# Cantor diagonal process to extract a subsequence of continuously differentiable functions

Let $$\left(f_{h}\right)_{h} \subset \mathcal{C}^{1}([a, b]) .$$ Suppose we have by assumption the sets of functions $$\left\{f_{h}: h \in \mathbb{N}\right\} \quad and \quad\left\{f_{h}^{\prime}: h \in \mathbb{N}\right\}$$ relatively compact in $$\left(\mathcal{C}^{0}([a, b]),\|\cdot\|_{\infty}\right)$$ Then $$\exists\left(h_k\right)_{k}$$ increasing sequence of integers and $$\exists g_{1}, g_{2} \in \mathcal{C}^{0}([a, b])$$ such that $$f_{h_{k}} \longrightarrow g_{1} \text { for } k \rightarrow+\infty \text { in }\left(\mathcal{C}^{0}([a, b]),\|\cdot\|_{\infty}\right)$$ and $$f_{h_{k}}^{\prime} \longrightarrow g_{2} \text { for } k \rightarrow+\infty \text { in }\left(\mathcal{C}^{0}([a, b]),\|\cdot\|_{\infty}\right)$$

What I have is that the $$f_{h_{k}}^{\prime}$$ now are actually not the derivatives of the $$f_{h_{k}}$$ and my goal is to be able to extract from the sequences $$f_{h_{k}}$$ a subsequence such that the $$f_{h_{k}}^{\prime}$$ of my new subsequence are actually their derivatives.
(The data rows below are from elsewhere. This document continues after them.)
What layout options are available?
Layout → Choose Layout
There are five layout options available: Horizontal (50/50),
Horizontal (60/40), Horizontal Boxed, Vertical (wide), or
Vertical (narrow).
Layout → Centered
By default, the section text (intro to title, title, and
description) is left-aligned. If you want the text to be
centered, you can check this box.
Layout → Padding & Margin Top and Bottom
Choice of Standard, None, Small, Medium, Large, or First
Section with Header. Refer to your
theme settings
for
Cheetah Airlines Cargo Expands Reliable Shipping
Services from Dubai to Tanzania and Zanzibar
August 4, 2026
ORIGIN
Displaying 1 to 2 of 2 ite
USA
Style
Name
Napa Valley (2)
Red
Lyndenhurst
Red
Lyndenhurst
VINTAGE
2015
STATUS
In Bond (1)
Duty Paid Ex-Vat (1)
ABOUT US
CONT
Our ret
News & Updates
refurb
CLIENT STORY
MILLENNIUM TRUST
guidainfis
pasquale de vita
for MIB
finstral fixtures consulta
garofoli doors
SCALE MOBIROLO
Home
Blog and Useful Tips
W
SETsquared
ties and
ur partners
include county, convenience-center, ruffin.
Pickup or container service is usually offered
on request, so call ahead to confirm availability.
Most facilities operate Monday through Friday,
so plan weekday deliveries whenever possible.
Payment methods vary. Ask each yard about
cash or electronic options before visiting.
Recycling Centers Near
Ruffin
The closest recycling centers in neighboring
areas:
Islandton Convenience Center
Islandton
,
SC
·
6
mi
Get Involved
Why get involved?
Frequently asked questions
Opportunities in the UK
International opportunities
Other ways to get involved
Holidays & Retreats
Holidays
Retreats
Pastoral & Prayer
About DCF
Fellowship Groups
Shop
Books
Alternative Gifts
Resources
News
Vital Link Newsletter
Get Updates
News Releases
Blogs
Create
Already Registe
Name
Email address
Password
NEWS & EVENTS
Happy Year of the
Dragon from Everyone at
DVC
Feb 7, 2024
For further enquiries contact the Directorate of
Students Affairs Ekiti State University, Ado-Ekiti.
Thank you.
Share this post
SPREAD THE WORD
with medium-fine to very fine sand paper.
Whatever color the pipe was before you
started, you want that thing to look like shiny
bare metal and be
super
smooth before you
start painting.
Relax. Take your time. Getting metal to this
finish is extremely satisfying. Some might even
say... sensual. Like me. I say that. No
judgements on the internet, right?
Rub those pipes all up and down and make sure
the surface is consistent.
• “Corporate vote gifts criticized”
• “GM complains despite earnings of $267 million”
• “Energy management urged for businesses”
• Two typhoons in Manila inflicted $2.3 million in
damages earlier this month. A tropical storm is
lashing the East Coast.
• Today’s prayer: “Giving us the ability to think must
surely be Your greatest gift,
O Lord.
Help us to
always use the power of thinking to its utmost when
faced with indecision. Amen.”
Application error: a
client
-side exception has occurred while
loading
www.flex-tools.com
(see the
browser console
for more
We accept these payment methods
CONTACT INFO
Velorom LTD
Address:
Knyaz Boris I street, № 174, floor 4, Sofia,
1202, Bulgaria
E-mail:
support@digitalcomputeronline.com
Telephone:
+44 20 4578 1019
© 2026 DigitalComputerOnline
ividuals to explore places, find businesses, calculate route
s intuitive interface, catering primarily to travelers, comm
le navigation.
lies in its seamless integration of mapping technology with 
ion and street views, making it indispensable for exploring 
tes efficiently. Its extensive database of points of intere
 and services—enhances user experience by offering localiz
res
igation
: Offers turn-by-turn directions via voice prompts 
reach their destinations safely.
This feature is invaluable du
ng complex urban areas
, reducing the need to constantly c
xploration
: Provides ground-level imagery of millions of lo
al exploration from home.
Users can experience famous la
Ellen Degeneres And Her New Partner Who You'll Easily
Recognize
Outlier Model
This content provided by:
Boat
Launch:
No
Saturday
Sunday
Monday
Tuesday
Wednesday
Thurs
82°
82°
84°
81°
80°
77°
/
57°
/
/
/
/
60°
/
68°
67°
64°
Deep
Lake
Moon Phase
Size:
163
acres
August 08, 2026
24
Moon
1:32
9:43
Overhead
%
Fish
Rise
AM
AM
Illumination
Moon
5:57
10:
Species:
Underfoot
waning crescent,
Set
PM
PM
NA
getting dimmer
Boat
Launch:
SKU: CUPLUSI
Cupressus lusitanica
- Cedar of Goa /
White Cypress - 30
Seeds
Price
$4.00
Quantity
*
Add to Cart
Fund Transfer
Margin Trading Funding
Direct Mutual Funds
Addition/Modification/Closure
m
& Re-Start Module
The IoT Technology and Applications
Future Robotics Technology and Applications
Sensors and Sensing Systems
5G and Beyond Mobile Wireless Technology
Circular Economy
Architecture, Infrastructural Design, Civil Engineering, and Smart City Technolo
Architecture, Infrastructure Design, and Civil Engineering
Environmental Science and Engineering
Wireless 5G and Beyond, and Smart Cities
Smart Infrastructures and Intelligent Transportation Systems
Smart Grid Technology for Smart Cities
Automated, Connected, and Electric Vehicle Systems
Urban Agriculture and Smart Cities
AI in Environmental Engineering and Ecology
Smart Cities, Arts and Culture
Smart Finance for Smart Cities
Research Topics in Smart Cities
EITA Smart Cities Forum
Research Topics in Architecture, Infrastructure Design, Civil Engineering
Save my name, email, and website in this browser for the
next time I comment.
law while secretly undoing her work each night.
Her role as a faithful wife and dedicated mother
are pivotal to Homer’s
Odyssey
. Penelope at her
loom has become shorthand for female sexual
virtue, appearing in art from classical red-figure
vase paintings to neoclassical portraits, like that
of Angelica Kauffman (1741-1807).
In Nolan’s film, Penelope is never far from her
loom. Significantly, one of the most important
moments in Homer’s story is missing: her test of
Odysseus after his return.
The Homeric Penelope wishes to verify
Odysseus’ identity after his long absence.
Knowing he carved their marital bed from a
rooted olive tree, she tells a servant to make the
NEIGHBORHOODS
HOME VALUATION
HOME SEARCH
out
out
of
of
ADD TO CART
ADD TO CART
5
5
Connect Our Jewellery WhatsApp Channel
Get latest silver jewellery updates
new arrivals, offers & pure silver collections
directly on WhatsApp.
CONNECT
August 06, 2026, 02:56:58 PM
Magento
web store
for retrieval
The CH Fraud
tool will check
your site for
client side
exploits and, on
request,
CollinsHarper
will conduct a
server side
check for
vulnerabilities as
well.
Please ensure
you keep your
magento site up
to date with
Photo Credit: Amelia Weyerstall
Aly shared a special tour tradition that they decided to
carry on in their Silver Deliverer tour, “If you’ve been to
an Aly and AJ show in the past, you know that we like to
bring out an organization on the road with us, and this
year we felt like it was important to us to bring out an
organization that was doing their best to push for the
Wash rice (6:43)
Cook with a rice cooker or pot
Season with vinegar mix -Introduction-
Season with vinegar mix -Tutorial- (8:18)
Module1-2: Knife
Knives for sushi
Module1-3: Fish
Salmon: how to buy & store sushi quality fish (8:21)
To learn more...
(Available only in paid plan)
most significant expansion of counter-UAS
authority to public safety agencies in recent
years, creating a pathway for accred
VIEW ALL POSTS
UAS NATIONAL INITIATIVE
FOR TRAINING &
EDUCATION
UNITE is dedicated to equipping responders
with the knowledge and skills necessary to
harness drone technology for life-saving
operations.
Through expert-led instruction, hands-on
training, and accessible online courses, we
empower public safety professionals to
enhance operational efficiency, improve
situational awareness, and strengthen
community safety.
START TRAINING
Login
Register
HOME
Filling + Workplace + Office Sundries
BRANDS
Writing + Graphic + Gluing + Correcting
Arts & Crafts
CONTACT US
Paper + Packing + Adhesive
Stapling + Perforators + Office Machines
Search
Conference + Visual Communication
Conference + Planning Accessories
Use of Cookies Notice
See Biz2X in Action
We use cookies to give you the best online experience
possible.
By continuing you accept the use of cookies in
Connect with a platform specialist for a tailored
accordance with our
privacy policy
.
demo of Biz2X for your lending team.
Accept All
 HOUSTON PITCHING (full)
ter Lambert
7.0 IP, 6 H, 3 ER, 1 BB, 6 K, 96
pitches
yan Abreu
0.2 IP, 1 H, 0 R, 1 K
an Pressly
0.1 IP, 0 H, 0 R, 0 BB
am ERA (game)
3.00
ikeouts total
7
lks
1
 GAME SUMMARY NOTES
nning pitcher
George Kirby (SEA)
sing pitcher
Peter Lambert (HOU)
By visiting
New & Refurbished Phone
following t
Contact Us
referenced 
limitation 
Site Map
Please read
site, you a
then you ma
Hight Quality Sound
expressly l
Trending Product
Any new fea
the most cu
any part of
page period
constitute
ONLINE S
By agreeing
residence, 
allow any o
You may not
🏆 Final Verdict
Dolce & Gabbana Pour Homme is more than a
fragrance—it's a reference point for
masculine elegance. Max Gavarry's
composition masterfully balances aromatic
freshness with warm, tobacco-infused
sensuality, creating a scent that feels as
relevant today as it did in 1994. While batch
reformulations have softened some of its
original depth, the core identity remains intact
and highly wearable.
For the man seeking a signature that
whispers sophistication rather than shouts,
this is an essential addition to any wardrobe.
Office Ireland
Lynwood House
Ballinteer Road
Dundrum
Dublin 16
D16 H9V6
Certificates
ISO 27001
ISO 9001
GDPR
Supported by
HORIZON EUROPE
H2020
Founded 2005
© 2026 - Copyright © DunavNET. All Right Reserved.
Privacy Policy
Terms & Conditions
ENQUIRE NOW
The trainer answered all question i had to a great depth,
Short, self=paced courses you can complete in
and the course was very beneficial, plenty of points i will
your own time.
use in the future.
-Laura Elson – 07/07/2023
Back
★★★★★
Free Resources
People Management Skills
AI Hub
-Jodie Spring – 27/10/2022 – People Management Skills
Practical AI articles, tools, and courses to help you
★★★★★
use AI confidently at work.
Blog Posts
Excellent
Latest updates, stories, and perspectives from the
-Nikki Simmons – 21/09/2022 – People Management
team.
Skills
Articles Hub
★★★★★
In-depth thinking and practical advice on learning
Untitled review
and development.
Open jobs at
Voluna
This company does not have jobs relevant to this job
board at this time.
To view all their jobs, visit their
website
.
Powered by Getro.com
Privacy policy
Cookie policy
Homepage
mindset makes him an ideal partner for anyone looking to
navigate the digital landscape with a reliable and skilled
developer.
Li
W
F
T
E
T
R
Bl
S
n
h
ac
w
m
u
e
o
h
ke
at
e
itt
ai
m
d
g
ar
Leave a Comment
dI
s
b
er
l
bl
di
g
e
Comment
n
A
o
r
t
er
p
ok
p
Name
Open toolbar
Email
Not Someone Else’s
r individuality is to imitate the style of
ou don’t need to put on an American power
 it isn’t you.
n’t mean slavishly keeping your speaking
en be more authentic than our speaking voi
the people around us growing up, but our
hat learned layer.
My goal is to apply the Cantor diagonal procedure on a dense set of $$[a,b]$$, but I have difficulties in formalizing it. Thanks in advance!

No need for diagonal procedure. First pick a subsequence along which $$(f_h)$$ converges in the norm. Look at the derivatives along this subsequence. There is a further subsequence along which $$(f_h')$$ converges. You now have one subsequence along which both $$(f_h)$$ and $$(f_h')$$ converge.
Now use the fact that $$f_{h_k} (x)=f_{h_k} (c)+\int_c^{x} f_{h_k}' (y)dy$$ to conclude that $$g_1$$ is differentiable and its derivative is $$g_2$$.